JS built-ins calling host C++ code

In terms of implementing the Shadow Realms spec, some things can be implemented as JS built-ins and benefit from doing so, such as the callable bounadary wrappers. Yet other aspects can't really be expressed in JS and require work at the C++ level, such as creation of custom global objects, as well as evaluating code in the context of these particular global objects. Thus it is helpful to be able to call back and forth from both.

The JS-based implementation of ShadowRealm.prototype.evaluate first calls to the @evalInRealm host function that we implement in C++ here. This implementation allows us to use the shadow realm instance's global object in non-standard ways, like as the context with whitch to do code evaluation. The result of this code evaluation is then wrapped using @wrap, which is also a JS-based implementation defined here.

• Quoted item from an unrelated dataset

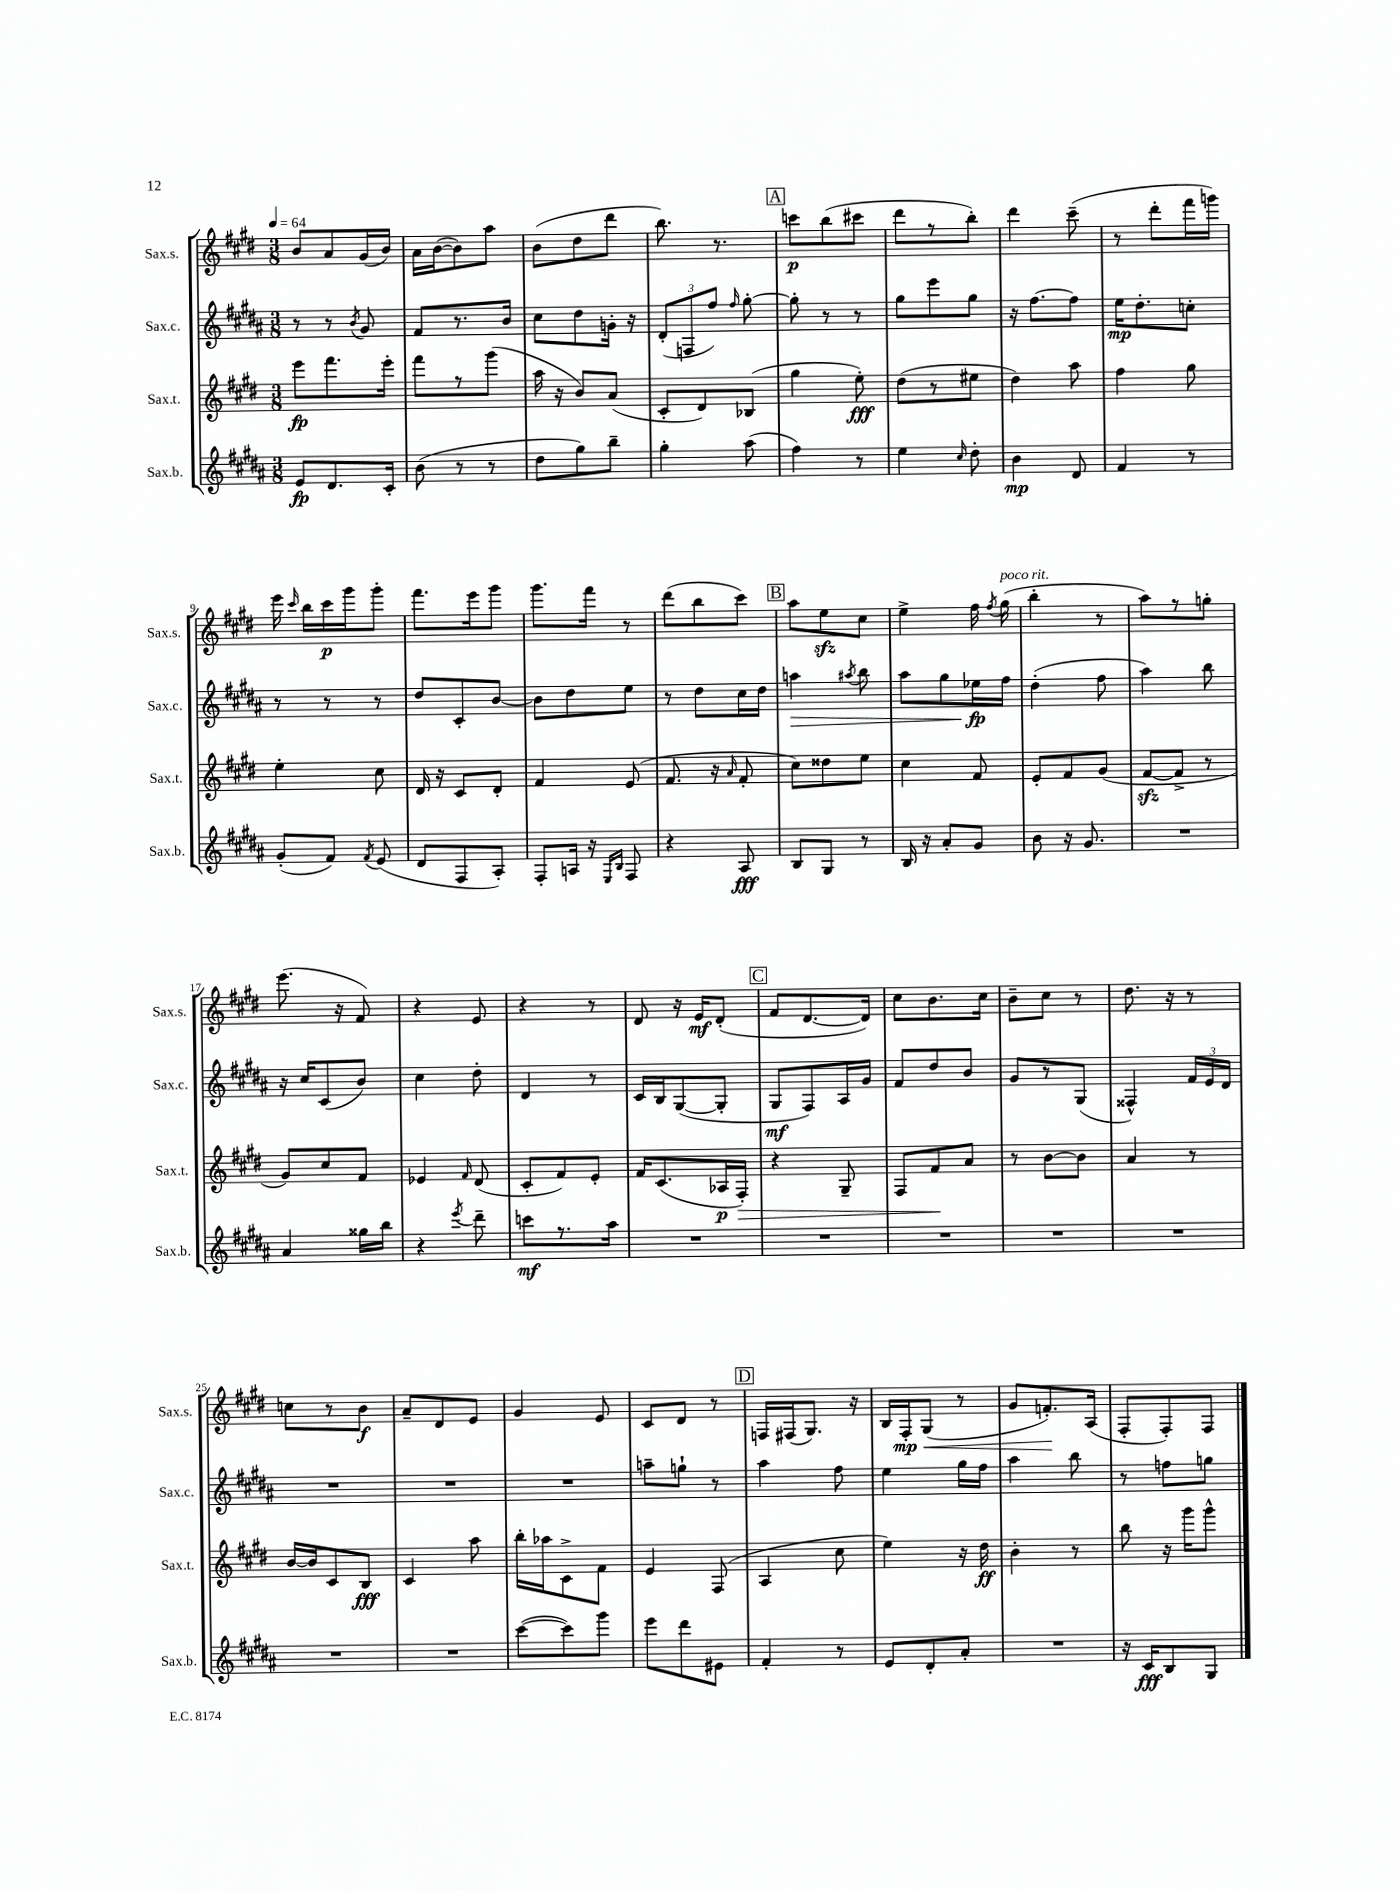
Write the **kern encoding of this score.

The evaluate implementation:

function evaluate(sourceText)
    "use strict";

    if (!@isShadowRealm(this))
        @throwTypeError("`%ShadowRealm%.evaluate requires that |this| be a ShadowRealm instance");

    if (typeof sourceText !== 'string')
        @throwTypeError("`%ShadowRealm%.evaluate requires that the |sourceText| argument be a string");

    let result = @evalInRealm(this, sourceText)
    return @wrap(result);

protecting yourself from prototype-chain pollution

In JS you can redefine pretty much everything, so if your VM implement one JS feature in terms of other (redefinable) JS features, then the VMs behavior is at the mercy of the user code it loads. To protect against this, JSC has special protected versions of core JS functionality, starting with an @ character.

For instance, I initially implemented function wrapping using the default Array.prototype.map and Function.prototype.apply:

function wrap(targetFunction) {
    let wrapped = (...args) => {
        // recursively wrap arguments coming into the wrapped function
        var wrappedArgs = args.map(@wrap)
        // run the underlying function
        const result = targetFunction.apply(@undefined, wrappedArgs);
        // wrap the result
        return @wrap(result);

These can be redefined at runtime, which is dangerous. I thus later updated them to args.@map(@wrap) and targetFunction.@apply(@undefined, wrappedArgs) respectively. The protected version of Array.prototype.map, @map, wasn't actually exposed beforehand, but it was easy to enough to make avaiable with this

a build gotcha: changes to a JS built-in are ignored

At various points during the development of builtins/ShadowRealmPrototype.js I my changes weren't included in re-builds I triggered.

It is pretty hard to iterate on subtle issues when you aren't sure if your code changes were in fact loaded. Traditional step debugging won't help you out here, but since wrapping up this work I've discovered that you can do print-statement debugging in JSC via @$vm.print expressions, given you use the --useDollarVM=1 flag.

Regardless, the "fix" I found to ensure JS built-in changes were registered was to turn off ccache by passing the --no-use-ccache to the build-webkit script. This made building much slower, but seemed to help. If you know what's going on here, I'd love some tips!


Hopefully that gives you a feel for a bit of what it takes to implement a new JS feature in JavaScriptCore. My initial ShadowRealm implementation is up at https://bugs.webkit.org/show_bug.cgi?id=230602 if you're curious to check it out in more detail.

With this background context out of the way, I'm looking forward to talking a bit about other things I came across during this work. Mainly how I tested the implementation, some issues I ran into with handling scopes in JSC, and things I learned while digging into performance issues.